Has anyone yet managed to sharply and permanently curtail a prosperous and productive middle class?  The fascists, maybe: Mussolini, Franco, Hitler if he hadn't launched the war.  I wish I knew more about the Korean transition from authoritarianism to democracy, because I expect more or less the same from China.


[ Parent ]
Yeah, but exceptionalism… (4.00 / 1)
...breeds obnoxiousness, no? Without sounding isolationist, I'd say that if we got our own house in order--and I actually believe we on the left are looking at the first real opportunity to have significant impact in quite some time--our international standing will increase by example. Americans worked pretty hard for prosperity in the mid-20th Century, then squandered it all on get-rich-quick schemes that only benefitted the few. If some of this country's wealth--and there's still plenty of it--allows the US to take better care of its citizens, I honestly don't care if some other country has more.

"This ain't for the underground. This here is for the sun." -Saul Williams

Wow (0.00 / 0)
the Internet is perhaps the greatest cultural work of all time.

just.... wow.


"wow" (0.00 / 0)
He types at home to a bunch of strangers on the internet.

I think Chris is clearly correct about this.  Culture is all about communication, and the ability for people of all walks of life to communicate, meet and share with people across the globe.

The internet is in the process of largely replacing books, newspapers and magazines, the telephone, radio and TV.  That is basically everything.


[ Parent ]
"wow" (0.00 / 0)
After reading all of these posts, I realize that we need real leadership in our white house and the congress.

We don't need a this group of concensus making, poll taking bunch, of never making decisions, do nothing leaders. It's no wonder that Sara Palin makes them squeamish.  

Conservative......CNN news:Nopenhagen: US PRES 2 WKS LATE ATTEND 1 DAY, GORE JOURNEY BY TRAIN.


[ Parent ]
I didn't say I disagreed. (0.00 / 0)
I'm not sure I do, but I'm not sure I agree either.

Mostly, I just think the statement is pretty ballsy.

I guess I consider the internet primarily a cultural medium rather than a cultural work in itself. It serves to speed things up and make things easier, and it likely will yield/has yielded entirely novel forms of cultural works. But primarily the cultural work that happens on the internet is the same as what's happened in other mediums for centuries.

The internet is radically changing our society, and it's mind-boggling to be living through it. But is the impact on society truly greater than the printing press made in its time (to name one example)?
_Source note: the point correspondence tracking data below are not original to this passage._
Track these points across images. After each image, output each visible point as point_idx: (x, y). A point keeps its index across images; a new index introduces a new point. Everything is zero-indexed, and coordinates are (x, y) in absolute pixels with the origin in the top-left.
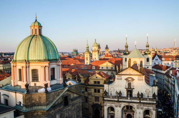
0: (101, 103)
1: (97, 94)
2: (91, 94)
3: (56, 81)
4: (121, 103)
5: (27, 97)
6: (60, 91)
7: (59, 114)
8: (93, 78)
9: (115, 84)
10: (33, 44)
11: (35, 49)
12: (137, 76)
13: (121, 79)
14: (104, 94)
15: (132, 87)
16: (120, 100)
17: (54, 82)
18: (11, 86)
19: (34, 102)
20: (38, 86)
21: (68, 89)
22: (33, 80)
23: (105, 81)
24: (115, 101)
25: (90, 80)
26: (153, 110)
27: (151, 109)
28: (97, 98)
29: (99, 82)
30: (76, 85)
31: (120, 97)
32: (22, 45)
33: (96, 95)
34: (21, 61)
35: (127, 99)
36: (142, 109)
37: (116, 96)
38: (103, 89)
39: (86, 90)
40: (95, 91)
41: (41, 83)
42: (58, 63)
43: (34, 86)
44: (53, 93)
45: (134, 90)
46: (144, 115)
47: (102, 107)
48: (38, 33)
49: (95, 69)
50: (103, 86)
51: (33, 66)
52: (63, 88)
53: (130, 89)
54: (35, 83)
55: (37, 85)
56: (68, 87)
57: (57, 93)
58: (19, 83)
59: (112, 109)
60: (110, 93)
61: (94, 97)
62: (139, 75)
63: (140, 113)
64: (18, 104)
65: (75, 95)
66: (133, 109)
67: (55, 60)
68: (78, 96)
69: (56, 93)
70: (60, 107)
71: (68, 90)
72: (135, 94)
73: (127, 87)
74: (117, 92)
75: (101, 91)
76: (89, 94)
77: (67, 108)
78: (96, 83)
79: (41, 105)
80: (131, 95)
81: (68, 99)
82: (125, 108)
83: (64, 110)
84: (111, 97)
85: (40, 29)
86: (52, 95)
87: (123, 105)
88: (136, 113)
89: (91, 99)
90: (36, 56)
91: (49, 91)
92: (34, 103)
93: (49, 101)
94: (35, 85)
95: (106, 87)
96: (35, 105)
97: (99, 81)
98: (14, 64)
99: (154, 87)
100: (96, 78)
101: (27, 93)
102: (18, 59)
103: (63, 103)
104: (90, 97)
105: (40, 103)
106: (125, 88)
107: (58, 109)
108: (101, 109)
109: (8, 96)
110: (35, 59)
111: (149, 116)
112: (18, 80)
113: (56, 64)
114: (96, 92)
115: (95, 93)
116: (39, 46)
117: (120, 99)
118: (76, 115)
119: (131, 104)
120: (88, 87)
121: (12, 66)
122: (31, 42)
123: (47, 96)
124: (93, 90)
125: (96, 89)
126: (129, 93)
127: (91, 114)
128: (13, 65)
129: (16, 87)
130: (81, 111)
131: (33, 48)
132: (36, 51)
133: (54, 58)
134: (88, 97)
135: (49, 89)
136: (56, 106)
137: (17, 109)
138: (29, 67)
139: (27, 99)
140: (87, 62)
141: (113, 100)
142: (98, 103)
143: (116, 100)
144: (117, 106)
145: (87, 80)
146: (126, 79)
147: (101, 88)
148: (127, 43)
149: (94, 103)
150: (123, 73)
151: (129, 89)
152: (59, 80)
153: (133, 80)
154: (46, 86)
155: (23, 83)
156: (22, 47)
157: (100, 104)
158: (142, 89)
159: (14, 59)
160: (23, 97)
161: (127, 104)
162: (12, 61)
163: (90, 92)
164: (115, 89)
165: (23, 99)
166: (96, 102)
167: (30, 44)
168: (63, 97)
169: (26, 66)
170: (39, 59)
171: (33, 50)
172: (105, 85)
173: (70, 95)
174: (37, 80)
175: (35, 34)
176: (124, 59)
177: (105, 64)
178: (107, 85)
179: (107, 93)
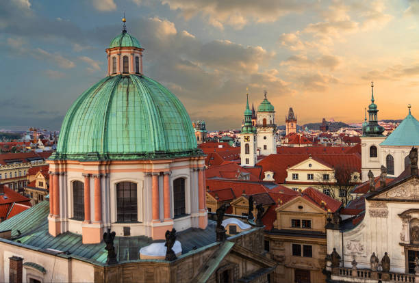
1: (302, 262)
2: (284, 260)
3: (189, 220)
5: (109, 275)
6: (208, 252)
8: (288, 209)
9: (364, 230)
10: (120, 103)
11: (128, 118)
13: (384, 215)
14: (329, 264)
17: (183, 224)
18: (48, 234)
20: (135, 238)
21: (233, 247)
22: (121, 219)
23: (329, 220)
25: (278, 215)
28: (302, 275)
29: (307, 223)
30: (252, 233)
31: (386, 275)
32: (83, 106)
33: (299, 265)
34: (86, 158)
35: (412, 281)
37: (370, 270)
38: (325, 245)
39: (267, 247)
40: (296, 251)
42: (195, 163)
43: (123, 235)
44: (191, 260)
48: (131, 70)
49: (271, 179)
50: (324, 236)
51: (120, 174)
52: (215, 244)
53: (416, 247)
54: (125, 228)
55: (131, 231)
56: (231, 241)
57: (201, 261)
58: (75, 227)
60: (348, 259)
61: (293, 271)
67: (188, 152)
68: (256, 268)
69: (198, 260)
71: (232, 252)
73: (407, 241)
75: (316, 250)
76: (279, 260)
78: (298, 225)
84: (355, 273)
85: (137, 58)
86: (186, 267)
89: (282, 276)
90: (132, 140)
94: (127, 231)
95: (334, 239)
97: (307, 218)
98: (60, 167)
100: (298, 210)
101: (108, 262)
102: (72, 149)
104: (279, 269)
106: (401, 244)
109: (43, 270)
110: (126, 150)
112: (70, 217)
113: (190, 167)
114: (299, 255)
115: (297, 258)
116: (138, 109)
117: (386, 280)
120: (273, 237)
121: (54, 171)
122: (115, 99)
123: (172, 273)
124: (289, 248)
125: (300, 246)
128: (57, 169)
129: (64, 239)
131: (120, 114)
132: (131, 127)
133: (185, 147)
135: (177, 247)
138: (108, 175)
139: (110, 281)
146: (403, 215)
147: (316, 243)
148: (373, 101)
151: (414, 249)
152: (197, 216)
154: (171, 237)
155: (90, 226)
156: (84, 113)
159: (59, 149)
160: (96, 274)
162: (53, 157)
163: (279, 253)
164: (365, 248)
165: (95, 280)
167: (110, 102)
169: (100, 171)
170: (139, 150)
171: (120, 121)
172: (330, 233)
173: (235, 266)
174: (133, 218)
175: (122, 71)
176: (365, 151)
177: (304, 165)
178: (337, 233)
179: (339, 257)
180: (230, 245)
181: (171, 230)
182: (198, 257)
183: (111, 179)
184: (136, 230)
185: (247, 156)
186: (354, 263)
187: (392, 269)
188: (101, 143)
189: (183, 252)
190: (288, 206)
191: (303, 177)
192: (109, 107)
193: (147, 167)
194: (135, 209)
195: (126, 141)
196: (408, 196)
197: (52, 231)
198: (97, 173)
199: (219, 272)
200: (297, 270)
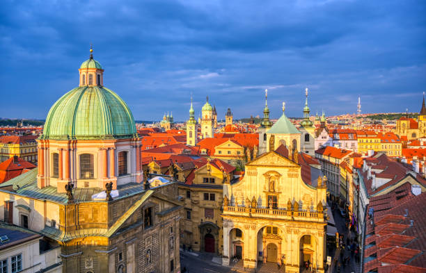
0: (216, 221)
1: (209, 204)
2: (199, 203)
3: (129, 178)
4: (255, 221)
5: (68, 210)
6: (136, 197)
7: (134, 245)
8: (202, 172)
9: (244, 183)
10: (84, 104)
11: (88, 114)
12: (287, 169)
13: (256, 174)
14: (223, 204)
15: (276, 190)
16: (253, 215)
17: (125, 180)
18: (37, 187)
19: (84, 220)
20: (91, 189)
21: (153, 193)
22: (83, 177)
24: (243, 217)
25: (196, 175)
26: (317, 236)
27: (313, 234)
28: (209, 212)
29: (213, 180)
30: (169, 185)
31: (253, 210)
32: (61, 105)
33: (207, 206)
34: (59, 139)
35: (268, 213)
36: (296, 232)
37: (245, 207)
38: (222, 194)
39: (189, 196)
40: (206, 197)
41: (99, 181)
42: (134, 142)
43: (84, 187)
44: (123, 201)
45: (280, 195)
46: (301, 245)
47: (219, 228)
48: (94, 83)
49: (205, 154)
50: (221, 187)
51: (82, 149)
52: (143, 191)
54: (85, 182)
55: (89, 185)
56: (153, 190)
57: (131, 202)
58: (54, 182)
59: (238, 233)
60: (234, 201)
61: (204, 210)
62: (290, 167)
63: (292, 241)
64: (49, 224)
65: (167, 206)
66: (280, 234)
67: (129, 136)
68: (171, 206)
70: (136, 230)
71: (152, 196)
72: (282, 203)
73: (267, 190)
74: (247, 199)
75: (217, 197)
76: (194, 203)
77: (150, 232)
78: (207, 181)
79: (97, 227)
80: (275, 207)
81: (153, 214)
82: (264, 232)
83: (145, 235)
84: (236, 209)
85: (99, 76)
86: (120, 205)
87: (260, 224)
88: (286, 241)
89: (197, 213)
90: (91, 128)
91: (115, 198)
92: (83, 222)
93: (114, 219)
94: (87, 185)
95: (227, 189)
96: (85, 227)
97: (212, 177)
98: (44, 144)
99: (319, 190)
101: (69, 203)
102: (52, 133)
103: (143, 222)
104: (195, 209)
105: (96, 222)
106: (264, 192)
107: (131, 234)
108: (218, 234)
109: (29, 209)
110: (87, 134)
111: (312, 247)
112: (51, 176)
113: (130, 145)
114: (208, 199)
115: (206, 202)
116: (96, 108)
117: (253, 213)
118: (167, 246)
119: (275, 224)
120: (192, 189)
121: (40, 147)
122: (81, 101)
123: (110, 209)
124: (201, 196)
125: (208, 194)
126: (271, 202)
127: (196, 243)
128: (42, 146)
129: (47, 189)
130: (178, 238)
131: (84, 111)
132: (91, 119)
133: (127, 132)
134: (191, 210)
135: (115, 193)
136: (128, 227)
137: (47, 235)
138: (75, 149)
139: (69, 215)
140: (191, 142)
141: (241, 214)
142: (211, 220)
143: (247, 214)
144: (247, 228)
145: (191, 176)
146: (266, 175)
147: (217, 192)
149: (203, 221)
150: (260, 162)
151: (271, 194)
152: (135, 175)
153: (279, 175)
154: (109, 187)
155: (62, 181)
156: (61, 110)
157: (215, 223)
158: (296, 195)
159: (45, 133)
160: (61, 210)
161: (267, 223)
162: (40, 138)
163: (195, 199)
164: (244, 194)
165: (60, 214)
166: (207, 220)
167: (78, 103)
168: (142, 209)
169: (69, 147)
170: (95, 134)
171: (83, 115)
173: (156, 205)
175: (88, 83)
176: (261, 136)
177: (225, 145)
178: (229, 185)
179: (228, 200)
180: (150, 192)
181: (109, 183)
182: (128, 199)
183: (77, 151)
184: (92, 184)
185: (191, 139)
186: (236, 203)
188: (70, 129)
189: (119, 196)
190: (201, 170)
191: (224, 152)
192: (77, 107)
193: (99, 144)
194: (92, 170)
195: (87, 128)
196: (269, 163)
198: (67, 148)
199: (144, 209)
200: (206, 209)
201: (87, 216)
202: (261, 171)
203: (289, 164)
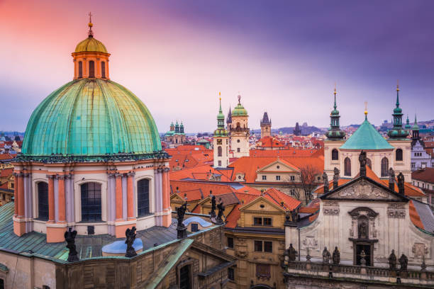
0: (275, 284)
1: (263, 257)
2: (247, 256)
4: (338, 286)
6: (169, 249)
8: (250, 209)
9: (318, 227)
11: (92, 122)
12: (386, 206)
13: (336, 213)
14: (287, 258)
15: (371, 237)
16: (336, 275)
17: (146, 223)
18: (13, 234)
19: (92, 286)
20: (98, 236)
21: (193, 244)
22: (85, 218)
23: (288, 218)
24: (320, 279)
25: (242, 214)
28: (263, 269)
29: (268, 221)
30: (213, 230)
31: (336, 268)
32: (48, 108)
33: (260, 260)
35: (359, 272)
38: (284, 241)
39: (231, 244)
40: (258, 247)
41: (110, 224)
43: (87, 234)
44: (151, 256)
45: (376, 246)
48: (97, 75)
49: (242, 180)
50: (283, 232)
51: (83, 176)
52: (176, 240)
53: (364, 241)
54: (89, 227)
55: (95, 230)
56: (191, 238)
57: (161, 257)
58: (40, 227)
60: (303, 253)
61: (255, 266)
62: (392, 201)
65: (210, 262)
67: (152, 155)
68: (216, 263)
69: (158, 257)
71: (191, 248)
72: (380, 254)
73: (356, 236)
74: (325, 250)
75: (276, 246)
76: (240, 256)
78: (261, 223)
80: (369, 261)
81: (191, 274)
84: (308, 266)
85: (103, 63)
86: (146, 263)
89: (245, 270)
90: (96, 143)
93: (139, 284)
94: (91, 230)
95: (291, 235)
97: (268, 216)
100: (260, 208)
101: (69, 260)
102: (37, 151)
103: (178, 287)
104: (242, 264)
106: (350, 239)
109: (6, 269)
110: (91, 153)
112: (35, 217)
113: (154, 168)
115: (258, 254)
117: (335, 272)
120: (236, 234)
122: (80, 101)
123: (132, 268)
124: (251, 245)
125: (261, 242)
128: (22, 171)
129: (29, 238)
131: (84, 117)
132: (95, 130)
133: (149, 150)
134: (235, 266)
138: (73, 176)
139: (71, 278)
140: (220, 162)
141: (315, 274)
142: (266, 282)
143: (325, 274)
145: (233, 214)
146: (353, 214)
147: (276, 239)
149: (255, 284)
150: (344, 194)
151: (361, 243)
152: (161, 215)
153: (374, 215)
154: (131, 235)
155: (54, 225)
156: (49, 116)
157: (272, 285)
158: (401, 244)
160: (58, 271)
161: (358, 288)
163: (242, 249)
164: (319, 243)
165: (56, 277)
166: (261, 281)
167: (75, 105)
168: (177, 268)
169: (65, 173)
170: (103, 152)
171: (84, 124)
172: (288, 229)
173: (196, 261)
174: (98, 217)
175: (88, 76)
176: (328, 154)
177: (272, 167)
178: (294, 230)
179: (295, 252)
180: (191, 241)
181: (131, 229)
182: (158, 253)
183: (76, 180)
184: (100, 229)
185: (220, 158)
186: (308, 257)
187: (342, 262)
188: (65, 146)
189: (144, 249)
190: (251, 205)
191: (270, 178)
192: (74, 111)
194: (99, 209)
195: (90, 143)
196: (358, 195)
197: (17, 231)
198: (62, 175)
199: (179, 267)
200: (258, 264)
201: (98, 279)
202: (345, 208)
203: (391, 197)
I don't know.


[ Parent ]
If you factor in the mobile internet too, that is now developing and will oneday be rockstar, (0.00 / 0)
then I think the internet's being equal to the printing press becomes a pretty easy call.

Greater than is tough.  Comparable to, sure.


[ Parent ]
American Preeminence (0.00 / 0)
Actually, a great many Americans have always hated American preeminence-look at the Antiwar movement, the flag burners, the opposition of such diplomats as the late George Kennan, the refusal to serve in the various wars and the consequent low troop levels, and so on.  The right in America is really kept in power only by default; i.e., not by the right winning, but by the left losing all the time.  
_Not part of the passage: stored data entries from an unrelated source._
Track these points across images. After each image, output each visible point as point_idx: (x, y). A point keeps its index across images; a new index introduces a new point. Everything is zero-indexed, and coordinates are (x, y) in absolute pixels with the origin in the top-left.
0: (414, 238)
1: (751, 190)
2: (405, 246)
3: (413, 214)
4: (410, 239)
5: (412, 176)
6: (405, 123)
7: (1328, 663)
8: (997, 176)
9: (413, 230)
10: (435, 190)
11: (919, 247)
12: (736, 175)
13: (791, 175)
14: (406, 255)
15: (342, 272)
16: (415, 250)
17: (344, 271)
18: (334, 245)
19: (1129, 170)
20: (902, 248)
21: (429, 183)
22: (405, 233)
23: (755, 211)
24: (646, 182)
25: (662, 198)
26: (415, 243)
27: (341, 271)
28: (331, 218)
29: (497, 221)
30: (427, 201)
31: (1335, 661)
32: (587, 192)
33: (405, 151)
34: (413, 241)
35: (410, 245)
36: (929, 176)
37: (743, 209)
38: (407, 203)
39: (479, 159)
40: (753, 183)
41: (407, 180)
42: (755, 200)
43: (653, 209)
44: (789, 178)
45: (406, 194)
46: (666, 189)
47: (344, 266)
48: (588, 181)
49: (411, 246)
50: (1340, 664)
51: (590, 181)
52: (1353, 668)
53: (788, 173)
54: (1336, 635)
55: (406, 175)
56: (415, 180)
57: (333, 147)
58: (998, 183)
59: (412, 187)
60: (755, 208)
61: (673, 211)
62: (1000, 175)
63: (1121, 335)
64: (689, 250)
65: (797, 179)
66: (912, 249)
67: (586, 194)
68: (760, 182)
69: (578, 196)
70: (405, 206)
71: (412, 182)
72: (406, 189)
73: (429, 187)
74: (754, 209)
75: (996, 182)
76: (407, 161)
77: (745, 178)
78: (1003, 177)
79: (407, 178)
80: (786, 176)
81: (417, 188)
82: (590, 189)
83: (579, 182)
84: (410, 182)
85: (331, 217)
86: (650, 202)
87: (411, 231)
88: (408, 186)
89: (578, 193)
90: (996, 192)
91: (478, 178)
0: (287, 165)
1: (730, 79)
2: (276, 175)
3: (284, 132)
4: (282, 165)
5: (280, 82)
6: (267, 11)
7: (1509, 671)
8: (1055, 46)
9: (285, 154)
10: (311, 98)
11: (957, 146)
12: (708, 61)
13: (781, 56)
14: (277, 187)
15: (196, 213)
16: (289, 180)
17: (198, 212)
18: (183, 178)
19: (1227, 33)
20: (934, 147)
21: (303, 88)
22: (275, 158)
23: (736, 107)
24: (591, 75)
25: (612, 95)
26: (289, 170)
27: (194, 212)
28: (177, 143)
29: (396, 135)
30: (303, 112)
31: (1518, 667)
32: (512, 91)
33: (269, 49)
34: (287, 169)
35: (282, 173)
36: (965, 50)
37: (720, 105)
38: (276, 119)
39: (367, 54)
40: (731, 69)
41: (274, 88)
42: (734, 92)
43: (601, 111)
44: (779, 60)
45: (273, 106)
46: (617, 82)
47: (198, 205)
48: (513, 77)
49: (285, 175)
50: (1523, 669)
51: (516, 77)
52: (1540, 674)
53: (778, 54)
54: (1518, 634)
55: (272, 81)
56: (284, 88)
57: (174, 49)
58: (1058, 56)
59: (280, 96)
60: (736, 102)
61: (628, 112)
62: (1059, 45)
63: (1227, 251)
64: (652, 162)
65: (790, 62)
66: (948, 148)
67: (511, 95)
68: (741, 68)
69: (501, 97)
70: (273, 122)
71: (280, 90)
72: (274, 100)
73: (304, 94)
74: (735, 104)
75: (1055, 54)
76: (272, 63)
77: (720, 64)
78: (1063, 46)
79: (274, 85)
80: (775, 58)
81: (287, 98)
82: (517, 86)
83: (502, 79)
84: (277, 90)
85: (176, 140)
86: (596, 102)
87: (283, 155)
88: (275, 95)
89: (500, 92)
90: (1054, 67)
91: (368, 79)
That, in turn, could be due to the lack of a working class organization.  But then why is that? We have a huge left here, it just does not talk about social and economic issues.  It talks about everything else-the environment, peace, anti-militarism, animals rights, abortion rights, gay rights, etc.-but not this.  And also, when are women, gays, African-Americans, going to start talking about these issues?  Indeed, with characters like Gov. Paterson and his attitudes towards the ultra-rich it is no wonder that these causes are viewed with indifference.